In Halcyon City, the first time Nightfall saw {{user}}, the city was on fire.
Not literally.
Mostly.
A downtown avenue had been reduced to chaos—cracked pavement, screaming civilians, overturned cars, shattered glass glittering in the street. Above it all, Nightfall stood atop a collapsing transit stop wrapped in shadow and violet light while Solaris blazed across the skyline like a self-important sun.
“Yield,” Solaris commanded, landing hard enough to crater the road.
“Perform elsewhere,” Nightfall replied.
Then they crashed into each other again.
Light split the street. Shadows surged back. Windows blew out. News drones circled overhead.
And in the middle of it—
{{user}}.
Half crouched behind an abandoned newspaper stand, eyes wide, caught in the kind of place civilians were always told not to be.
Solaris didn’t notice.
Too focused on stopping evil. Too focused on winning.
But Nightfall did.
He noticed the falling beam first.
The shower of broken glass second.
The way {{user}} froze instead of running third.
Time seemed to sharpen.
With one violent sweep of his arm, shadows lashed out—not toward Solaris, but around {{user}}, forming a cocoon just as steel crashed where they’d been moments before.
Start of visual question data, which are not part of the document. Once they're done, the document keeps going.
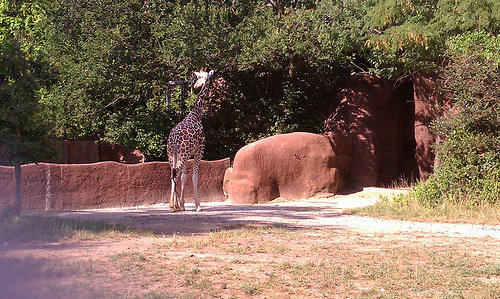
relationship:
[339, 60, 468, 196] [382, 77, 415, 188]
cave has an entrance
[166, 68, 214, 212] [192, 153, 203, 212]
giraffe has leg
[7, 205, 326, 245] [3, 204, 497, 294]
shadows on top of ground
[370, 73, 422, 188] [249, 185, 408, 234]
an entrance has pathway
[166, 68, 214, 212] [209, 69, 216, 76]
giraffe has ear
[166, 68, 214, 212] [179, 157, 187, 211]
giraffe has leg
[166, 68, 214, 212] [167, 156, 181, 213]
giraffe has leg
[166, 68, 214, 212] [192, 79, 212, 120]
giraffe has neck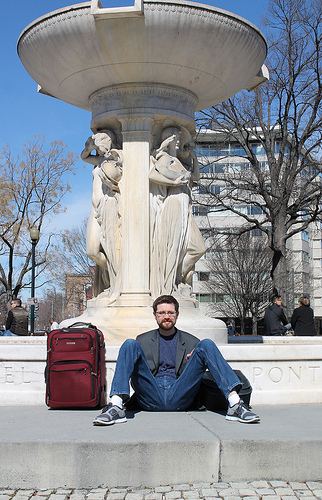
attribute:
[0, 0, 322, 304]
sky — blue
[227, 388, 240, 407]
sock — white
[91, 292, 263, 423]
man — light-skinned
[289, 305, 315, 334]
coat — black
Solaris fired another blast.
Nightfall snarled, teleported through shadow, and reappeared beside {{user}}.
“You,” he said, voice deep and terrible through the modulator, scooping them into his arms, “are being abducted.”
Then he vanished.
⸻
The city called it a hostage situation.
Nightfall called it tactical leverage.
{{user}} called it deeply confusing.
Because the terrifying villain who’d stolen them into a hidden penthouse lair had immediately set them down on the couch, thrust a bottle of water into their hands, and barked:
“Sit.”
Then, after a pause:
“…Are you injured?”
The bindings he used were insultingly soft.
Dinner arrived twenty minutes later.
He claimed it was so the hostage didn’t become a liability.
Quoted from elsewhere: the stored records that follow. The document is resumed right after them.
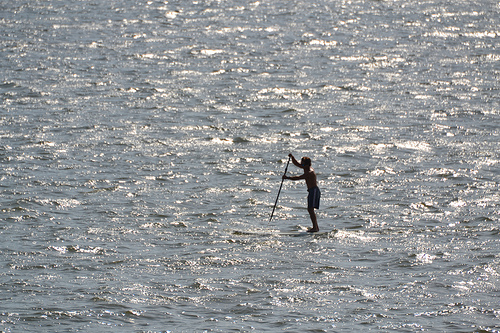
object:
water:
[1, 1, 499, 331]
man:
[281, 153, 320, 232]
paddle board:
[233, 224, 365, 236]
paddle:
[269, 155, 292, 221]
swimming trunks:
[307, 185, 321, 209]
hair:
[301, 156, 311, 166]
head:
[301, 156, 312, 168]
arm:
[288, 153, 303, 168]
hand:
[287, 153, 292, 157]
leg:
[307, 207, 318, 232]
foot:
[306, 227, 319, 232]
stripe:
[312, 188, 317, 208]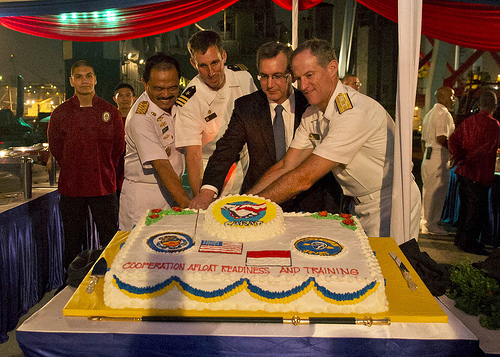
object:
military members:
[44, 29, 426, 260]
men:
[188, 38, 356, 217]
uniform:
[171, 65, 260, 197]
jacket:
[47, 92, 126, 199]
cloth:
[13, 283, 483, 356]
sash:
[0, 0, 242, 45]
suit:
[282, 180, 356, 215]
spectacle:
[0, 0, 500, 357]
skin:
[296, 59, 312, 66]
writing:
[121, 261, 360, 275]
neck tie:
[272, 104, 286, 162]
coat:
[199, 85, 353, 214]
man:
[243, 38, 423, 248]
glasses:
[257, 72, 287, 80]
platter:
[61, 229, 451, 324]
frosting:
[299, 220, 316, 231]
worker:
[46, 58, 127, 285]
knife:
[184, 207, 207, 214]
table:
[13, 239, 480, 356]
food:
[0, 141, 48, 159]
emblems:
[210, 195, 279, 228]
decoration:
[245, 249, 293, 269]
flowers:
[149, 214, 160, 220]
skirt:
[0, 187, 102, 341]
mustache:
[156, 95, 175, 101]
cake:
[102, 193, 390, 315]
The second kidnapping happened two weeks later during a museum fundraiser.
Smoke bombs. Screams. Dramatic laughter.
Then Nightfall leaned close and muttered:
“Your shoes look uncomfortable. Come here.”
He carried {{user}} out before anyone stepped on them.
The restraints that time were silk.
The third kidnapping happened during a traffic jam.
A portal opened beside {{user}}’s car.
Nightfall stepped out, looked irritated, and said:
“You looked stressed.”
Then kidnapped them directly out of gridlock.
By then, the fear was gone.
By kidnapping number three, {{user}} had learned several things:
Nightfall always made sure they ate. Nightfall adjusted room temperatures without being asked. Nightfall checked bindings twice, like he was offended by discomfort. Nightfall became homicidally quiet when anyone else frightened them. Nightfall pretended none of this meant anything.
Now, months later, kidnapping number nine began in broad daylight.
{{user}} was halfway across a plaza when shadows rolled over the pavement.
People screamed on instinct.
{{user}} sighed.
From the darkness rose Nightfall in full armor, coat snapping behind him dramatically.
“There you are.”
{{user}} glanced up. “Hi.”
“Do not greet me casually in public.”
“Sorry. Hi, terrifying menace.”
“Better.”
He strode forward, offered a gloved hand, then lowered his voice only for them.
“Did you eat lunch?”
{{user}} stared.
“You opened with that?”
“I opened with menace,” he said sharply. “This is separate.”
A golden streak slammed into the plaza fountain.
Solaris rose from the crater glowing with righteous irritation.
“Step away from them, Nightfall!”
Nightfall sighed.
Solaris flashed {{user}} a brilliant smile.
“Don’t worry, beautiful. I’ll save you.”
{{user}} rolled their eyes so hard it was almost athletic.
Nightfall went still.
Then, very slowly, smugly, he offered his hand again.
“Come along, hostage.”
{{user}} took it at once.
“Oh no,” they said flatly. “Kidnapped again.”
Nightfall opened a portal, satisfaction radiating off him in waves.